+++ Excerpt provided +++

- Born: 1530/1531 Qom, Safavid Iran
- Died: c. 1578
- Other names: Hasan Soltan Rumlu
- Known for: Aḥsān al-tavārikh

= Hasan Beg Rumlu =

Iranian historian (1530/31 – c. 1578)

Hasan Beg Rumlu (حسن بیگ روملو,‎ 1530 or 1531 – c. 1578) was a 16th-century Safavid historian and military officer. A cavalryman of the qurchi corps, he is principally known for his chronicle of Safavid history; the Aḥsān al-tavārikh.

== Biography ==
Most information about Hasan Beg's life stems from his own work, the Aḥsān al-tavārikh, which he completed in 1578. (Note: According to Quinn / Encyclopædia Iranica (2003), the Aḥsān al-tavārikh was "originally intended as a twelve-volume general history, of which only the last two volumes have survived". According to Quinn & Melville (2012): "he [Hasan Beg Rumlu] was a prolific writer if we are to believe that there were originally twelve volumes in his chronicle".) He was born in Qom, a member of the Turkoman Rumlu tribe, and the grandson of Amir Soltan Rumlu, a prominent Qizilbash lord who served during the reign of King (Shah) Ismail I. Hasan Beg's Qizilbash background makes him "somewhat unique in the annals of Safavid historiography". After his grandfather's death in 1539 or 1540, Hasan Beg found himself unable to gain command over his grandfather's army, because, according to his own explanation, "he was busy with his unpleasant duties as a qurchi". Though a military officer, Hasan Beg "received the sort of training that was typical of a Persian administrator and bureaucrat". For example, among other subjects he studied works on logic as well as the art of calligraphy.

In 1541–1542, Hasan Beg accompanied King Tahmasp I (1524–1576) on an expedition to Dezful, and from then he "was with the royal camp in all its journeys, and saw most events with his own eyes, thus becoming an eyewitness to most of the subsequent military events that he described". In 1546–1547, some five years after the Dezful campaign, Hasan Beg fought in Tahmasp I's Georgian campaigns. The last military episode in which Hasan Beg reports his own involvement was Tahmasp I's battle against the Ardalan Kurds in 1550.

+++ Data listing +++

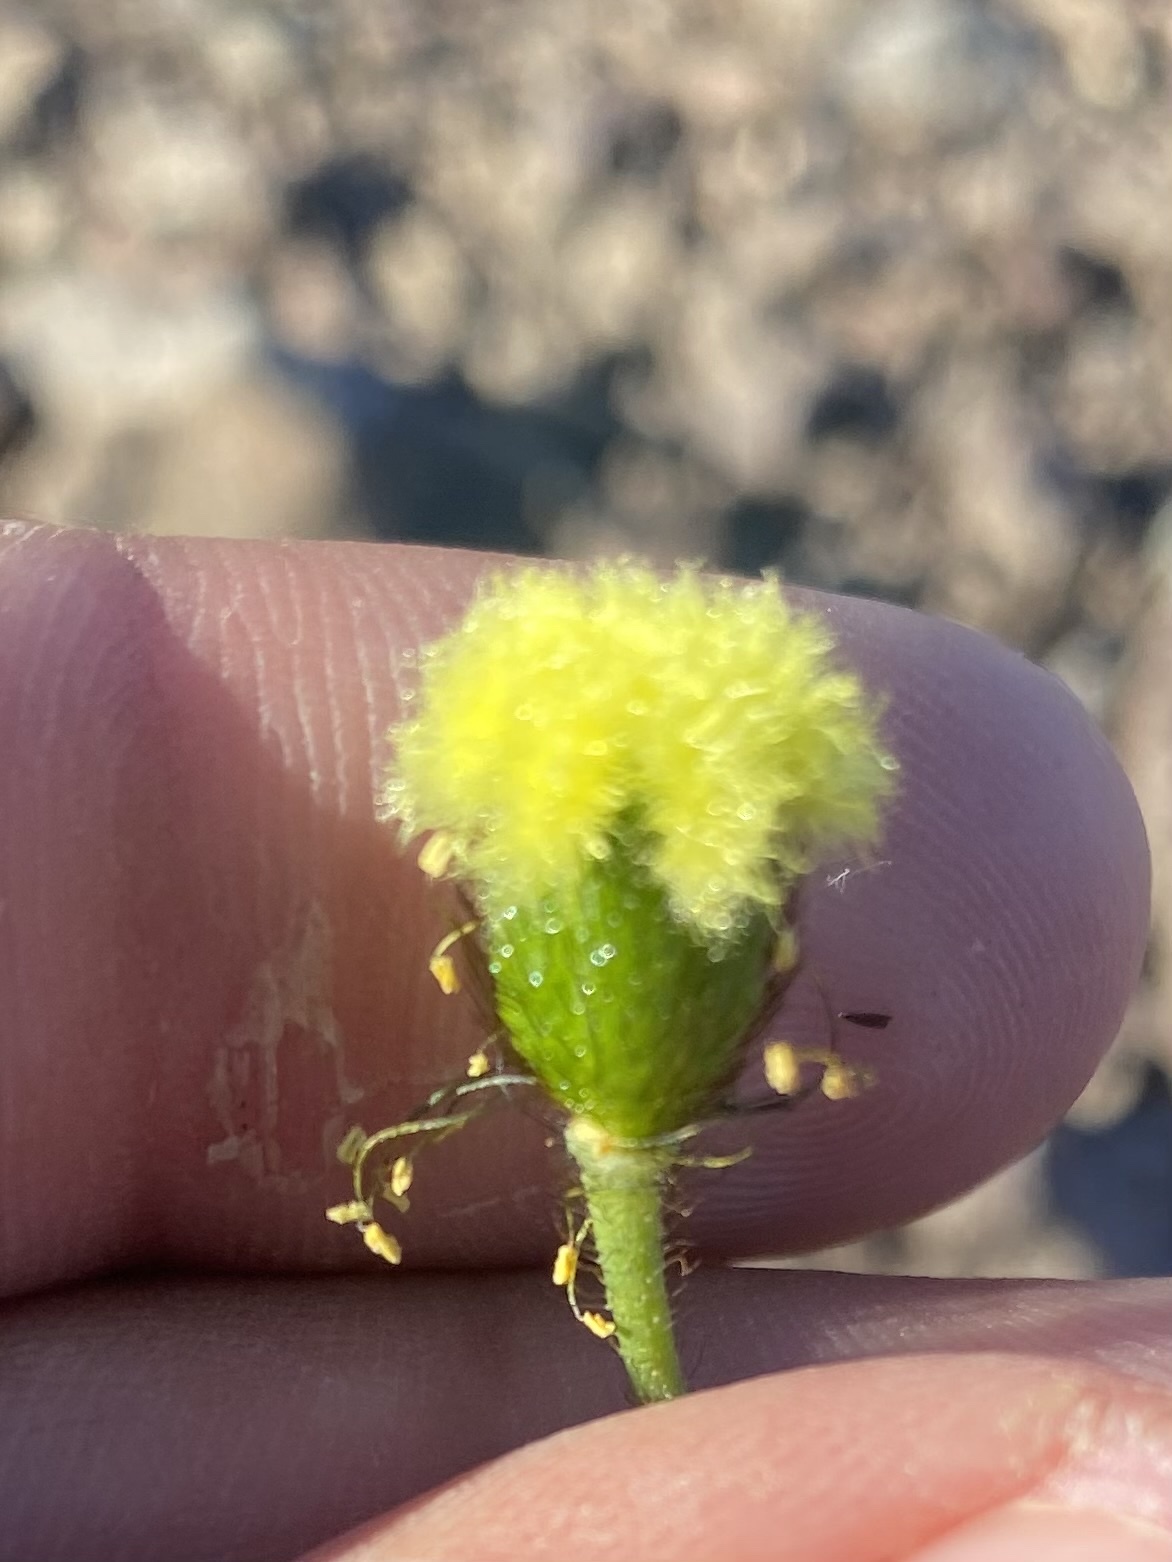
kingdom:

+++
+++ Data listing +++

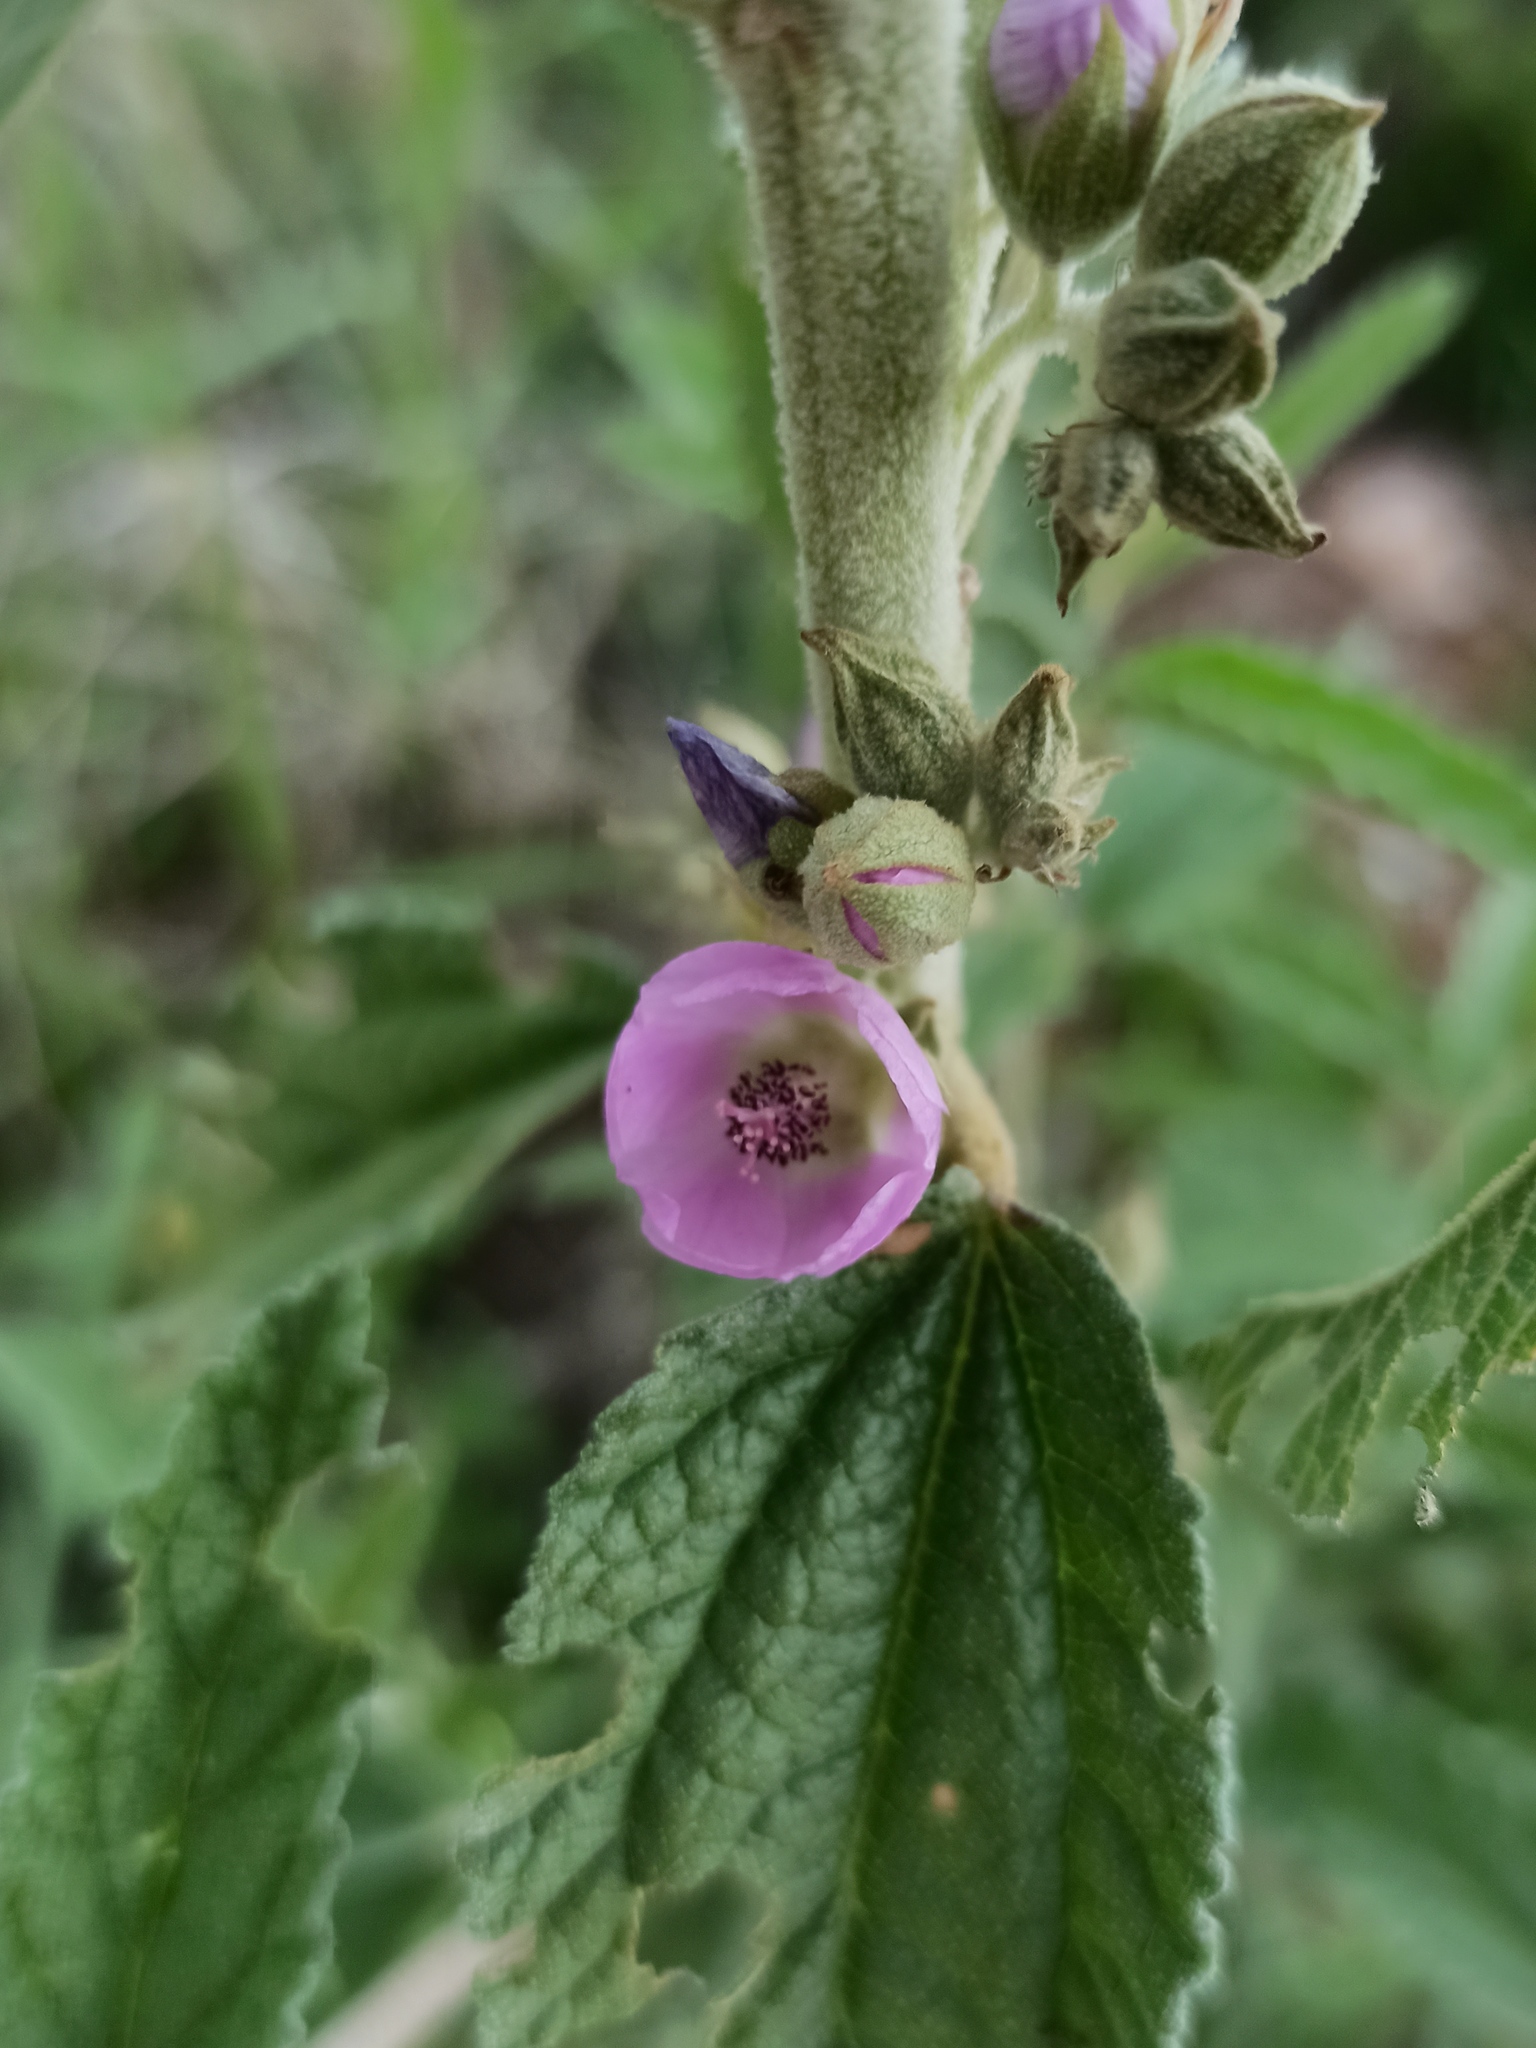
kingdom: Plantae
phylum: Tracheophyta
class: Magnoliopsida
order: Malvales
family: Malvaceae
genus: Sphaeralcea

+++

Exercise tasks:
**a)** Summarize the biography of Hasan Beg Rumlu in two sentences.
**b)** Retype the stretch of the biography of Hasan Beg Rumlu from "Hasan Beg Rumlu (حسن" through "the Aḥsān al-tavārikh.".

Results for the exercise:
**a)** Hasan Beg Rumlu was a 16th-century Safavid historian and qurchi cavalryman, born in Qom into the Turkoman Rumlu tribe. He is best known for the Aḥsān al-tavārikh, a chronicle of Safavid history completed in 1578, and from a 1541–1542 expedition to Dezful onward he traveled with Tahmasp I's royal camp, witnessing most of the military events he described and fighting in campaigns such as the Georgian wars of 1546–1547 and the 1550 battle against the Ardalan Kurds.

**b)**
Hasan Beg Rumlu (حسن بیگ روملو,‎ 1530 or 1531 – c. 1578) was a 16th-century Safavid historian and military officer. A cavalryman of the qurchi corps, he is principally known for his chronicle of Safavid history; the Aḥsān al-tavārikh.